Autor: Júnior Barbosa
Sinopse: Há diversos livros sobre Espiritualidade e bom humor em diversos segmentos religiosos ou espiritualistas. Este livro é uma pequena contribuição para o riso consciente, saboroso, e não para o bullying ou para se apontar o dedo. O objetivo é rir com, e não rir de. Em tempo, além de motivados pela alegria, os Erês riem também para descarregar os médiuns, tranquilizar e suavizar os que falam com ele, harmonizar o ambiente etc. Já os Exus e as Pombogiras gargalham não apenas por alegria. Suas gostosas gargalhadas são também potentes mantras desagregadores de energias deletérias, emitidos com o intuito de equilibrar especialmente pessoas e ambientes. Se rir é o melhor remédio, que este livro colabore para a cura das pequenas e grandes dores de cada leitor.
Contexto da obra
Na área de Religião, livros como este costumam ser lidos em diálogo com tradição, formação e reflexão. “Por que Riem os Eres e Gargalham os Exus?”, de Júnior Barbosa, publicado pela editora ANÚBIS, em 2015 e com 193 páginas, integra a categoria Livros de Religião. Esse contexto costuma tornar mais claro o lugar do livro dentro de leituras religiosas mais amplas.
Editora: ANÚBIS
Páginas: 193
Ano: 2015
Edição:
Linguagem: PORTUGUES
ISBN: 8567855292
ISBN13: 9788567855295
- Encadernação: BROCHURA
- Peso (kg): 0,150
- Altura (cm): 21,00
- Largura (cm): 14,00
- Espessura (cm): 1,00
Sobre a editora
Os livros da editora ANUBIS convidam o leitor a explorar temas ligados a práticas espirituais brasileiras, com foco especial em Umbanda, orixás, e elementos do sincretismo religioso.

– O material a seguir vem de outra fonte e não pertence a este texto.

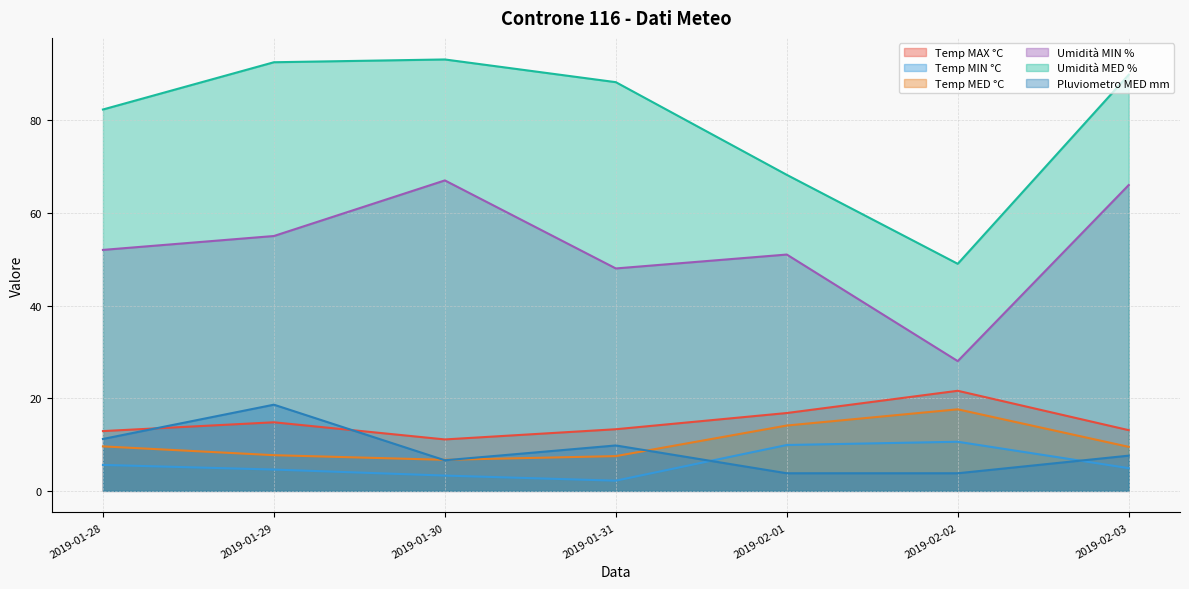

What is the greatest value displayed?

93.1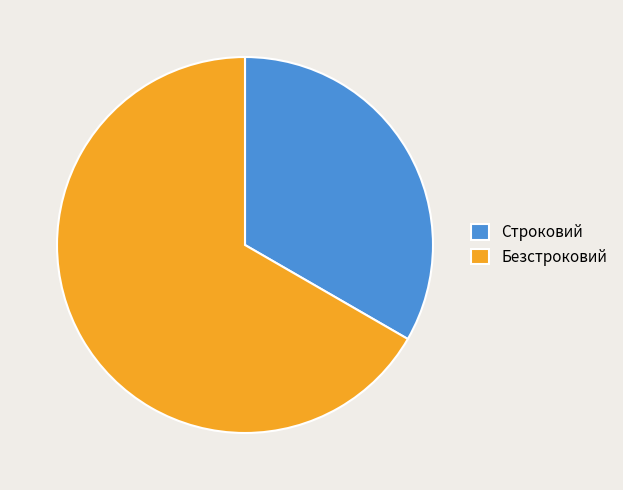

Does Строковий account for over 50% of the chart?

No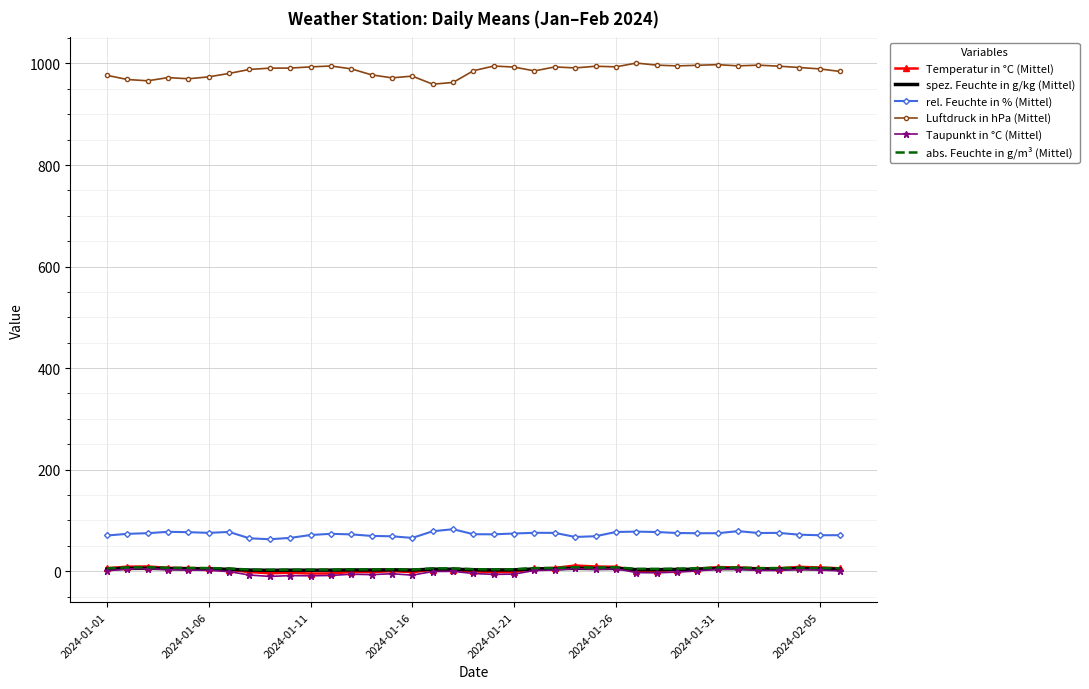

What is the difference between the second highest and second lowest values in the spez. Feuchte in g/kg (Mittel) series?

3.7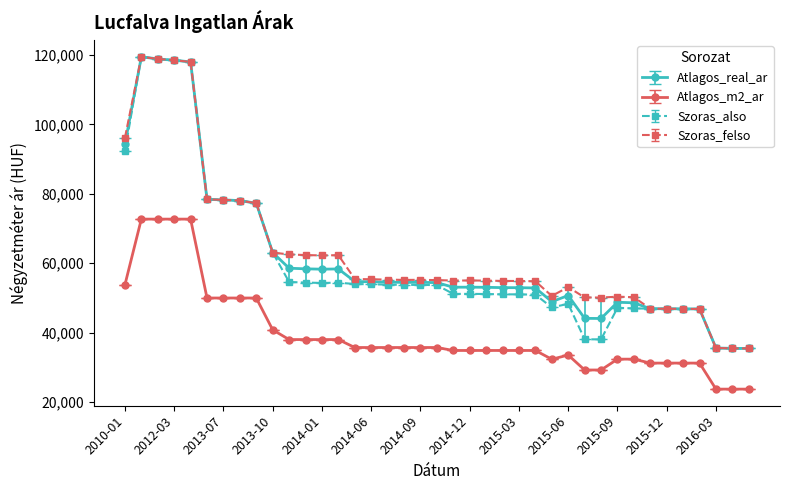

What is the minimum value for Szoras_also?

35470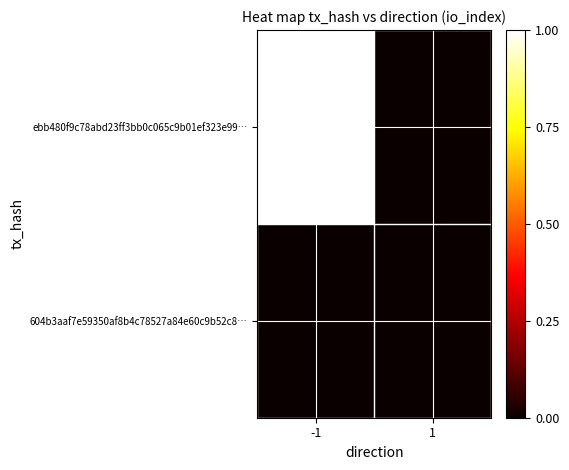

What is the total value across all series at -1?

1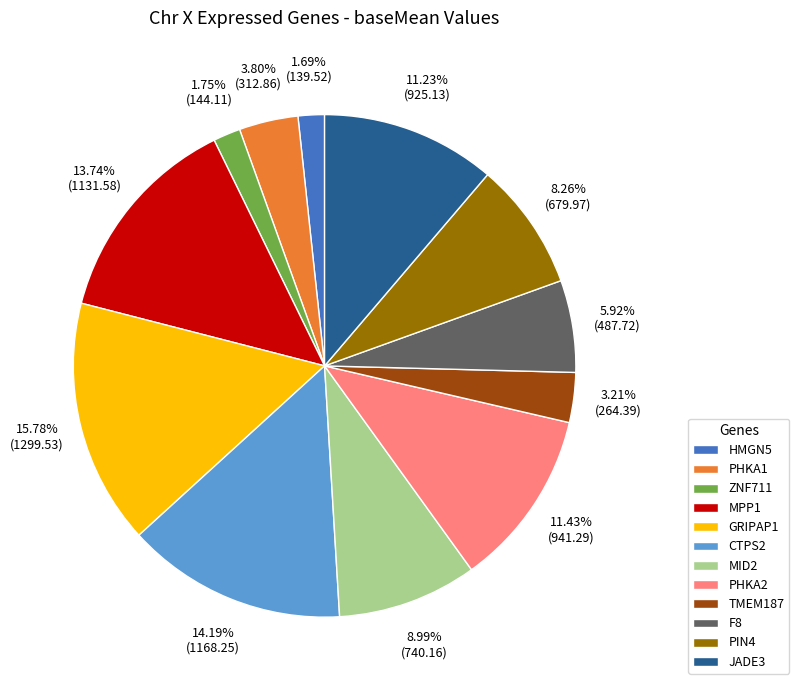

What percentage do GRIPAP1 and CTPS2 together represent?

30.0%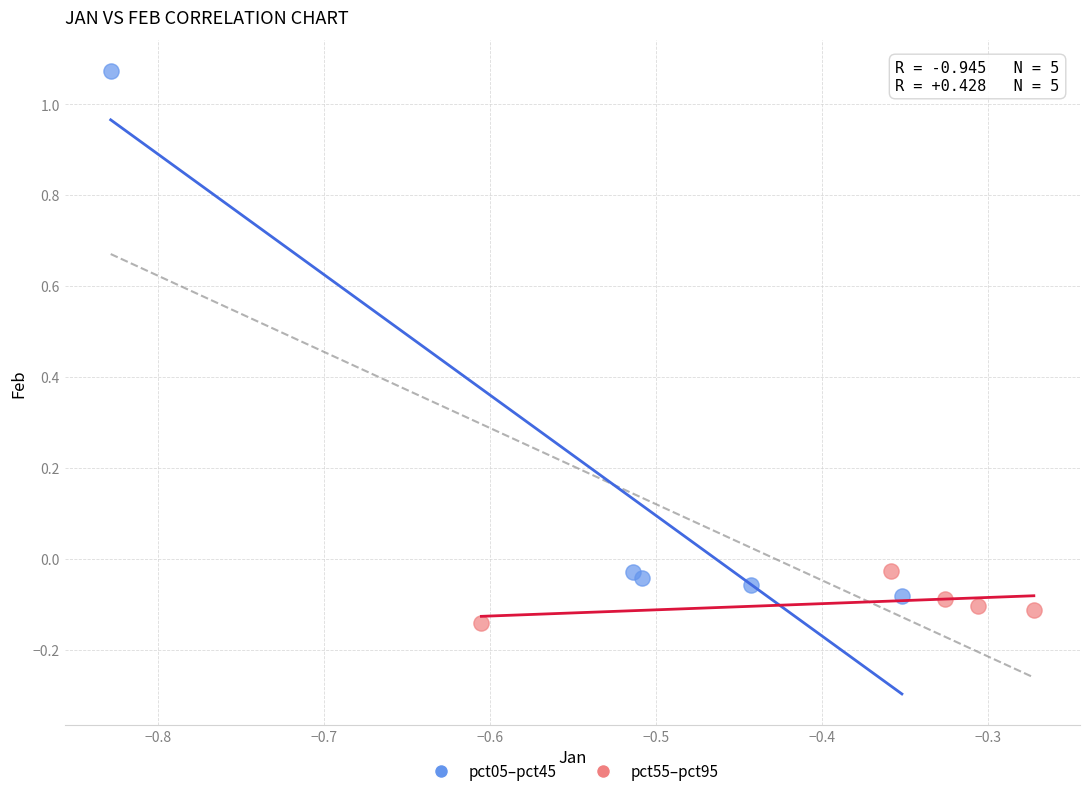

What are all the series names shown in the legend?

pct05–pct45, pct55–pct95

A experiência de leitura costuma ser marcada por uma linguagem acessível, que busca desmistificar ritos, crenças e símbolos, apresentando desde preces e simpatias até explicações sobre vocabulário litúrgico e aspectos culturais. O tom varia entre o didático e o reflexivo, com obras que ora aprofundam conceitos, ora propõem exercícios práticos para o autoconhecimento e a vivência espiritual. O catálogo indica uma preferência por narrativas que dialogam com o cotidiano do leitor interessado em espiritualidade, sem se prender a uma única abordagem, pois há textos que exploram desde o histórico até o poético e o ritualístico.